FDA tries to get around this point by arguing that the Delisting Rule is not really a “rule” because it allegedly lacks “legislative” or “future effect.” FDA Br. at 16. But regardless of whether the Delisting Rule is called a “rule” or an “order,” it is a final agency action subject to review under the APA. And in any event, the D.C. Circuit long has made clear that the relevant inquiry is a “practical” one that seeks simply to determine whether a given agency pronouncement functionally “binds” the parties or the agency – either because it appears to be binding on its face or because the agency itself treats the rule as binding in practice.  Gen. Elec. Co. v. EPA, 290 F.3d 377, 383 (D.C. Cir. 2002). The Delisting Rule meets both of these independent tests. On its face, the Delisting Rule speaks in broad and unqualified terms, declaring that the delisting trigger applies “whenever” a brand manufacturer seeks to delist a patent and, thus, even when doing so would divest the first applicant of its right to exclusivity.  Acarbose Dec. at 8; COSOPT® Dec. at 14 & n.15.  And in practice, FDA already has given the Delisting Rule future effect: after announcing that rule in the acarbose matter, it rejected Hi-Tech’s efforts to evade the rule in the COSOPT® matter because it deemed the relevant issues settled.  COSOPT® Dec. at 14 & n.15. [(Emphasis in original)]

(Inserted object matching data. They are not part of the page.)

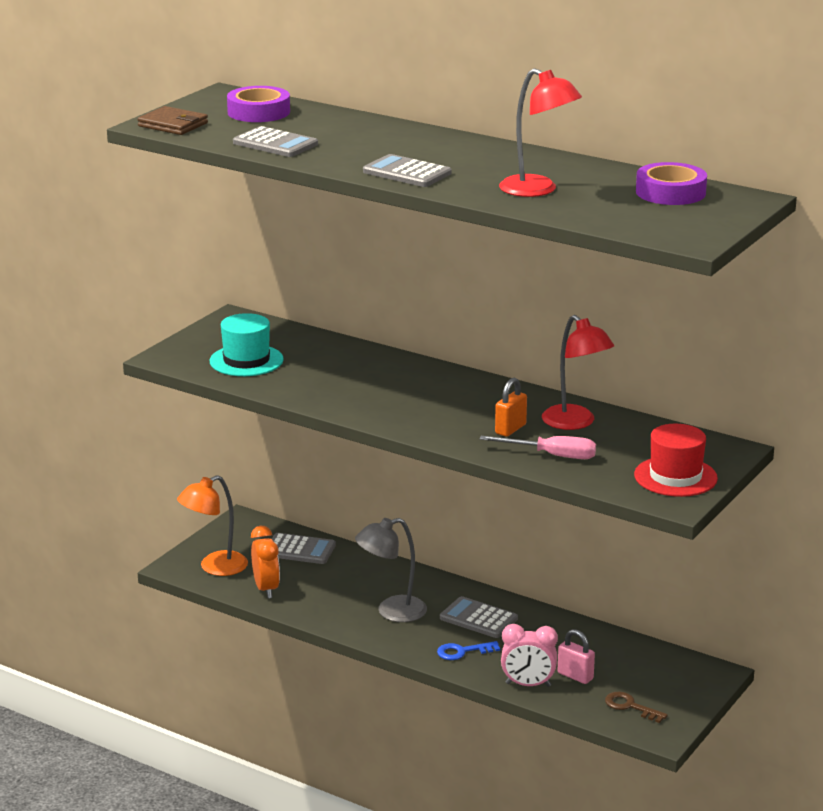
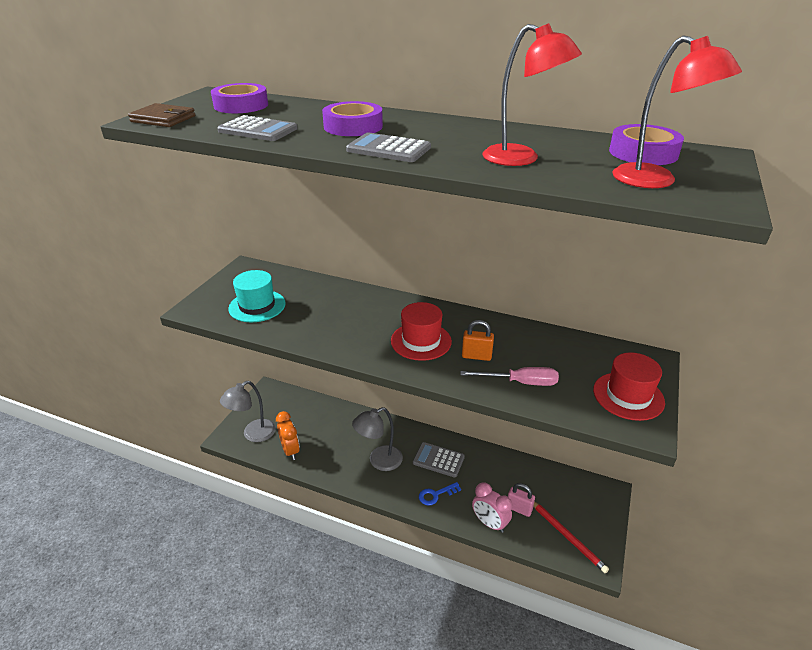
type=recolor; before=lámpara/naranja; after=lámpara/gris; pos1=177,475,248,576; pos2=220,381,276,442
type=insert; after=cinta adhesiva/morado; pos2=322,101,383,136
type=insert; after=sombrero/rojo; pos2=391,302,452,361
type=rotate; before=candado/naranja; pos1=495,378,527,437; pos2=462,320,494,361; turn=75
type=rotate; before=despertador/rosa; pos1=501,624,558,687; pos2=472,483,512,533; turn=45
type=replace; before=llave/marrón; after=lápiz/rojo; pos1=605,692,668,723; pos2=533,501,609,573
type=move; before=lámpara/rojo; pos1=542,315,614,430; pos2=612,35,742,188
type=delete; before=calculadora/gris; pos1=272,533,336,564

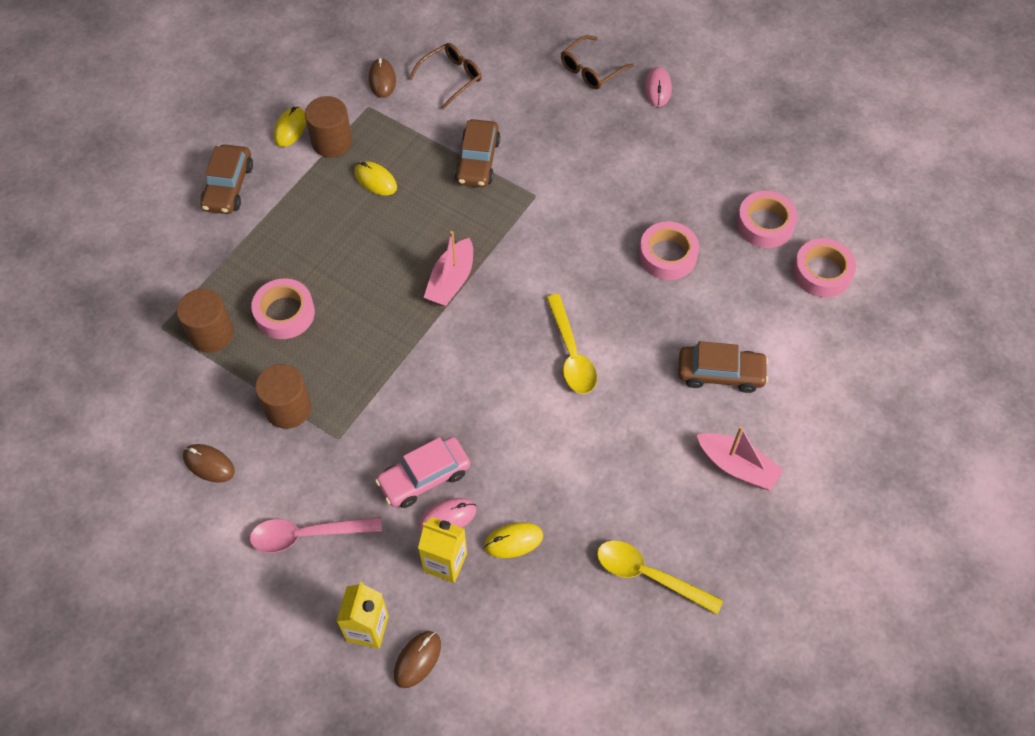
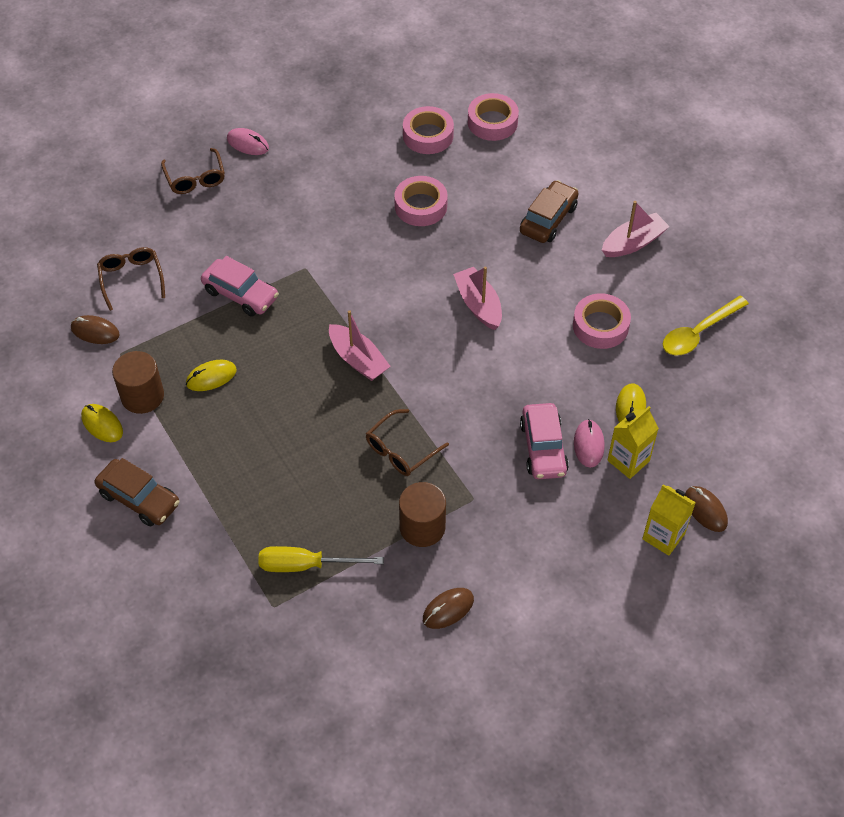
type=recolor; before=coche/marrón; after=coche/rosa; pos1=455,119,501,187; pos2=201,256,279,316
type=replace; before=cilindro/marrón; after=destornillador/amarillo; pos1=177,289,234,353; pos2=258,546,384,572
type=insert; after=gafas/marrón; pos2=366,409,449,476
type=replace; before=cuchara/amarillo; after=barco/rosa; pos1=546,294,597,394; pos2=453,266,502,330
type=move; before=cinta adhesiva/rosa; pos1=251,278,315,339; pos2=573,293,631,349
type=delete; before=cuchara/rosa; pos1=250,517,382,553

Apotex, Inc. (“Apotex”) is also seeking to intervene in the case as a defendant.  The company recently submitted a Motion to Intervene and a brief in opposition to Teva’s motion for preliminary injunctive relief.  Apotex argues that Teva’s motion for a preliminary injunction should be denied, because it does not meet the standards for injunctive relief.  With respect to the forfeiture of 180-day exclusivity under the “failure-to-market” provisions, Apotex argues that Teva’s reliance on Ranbaxy is misplaced, and that although the MMA forfeiture provisions are complex, their “complexity should not be allowed to obscure its plain meaning” and result – “Teva has forfeited its eligibility for exclusivity.”

Teva opposes Apotex’s intervention, arguing that Apotex “has no business assuming party status, because it has no legal standing to exercise the rights to which intervening parties otherwise are entitled.”  Instead, Teva states that “[i]f Apotex would like to express its views on the merits, it is free to participate as an amicus curiae.”  Indeed, this is the route Teva took in a recent forfeiture case.

A preliminary injunction hearing in the case is set for July 13, 2009 at 3:15 PM in Courtroom 2 before Judge Rosemary M. Collyer.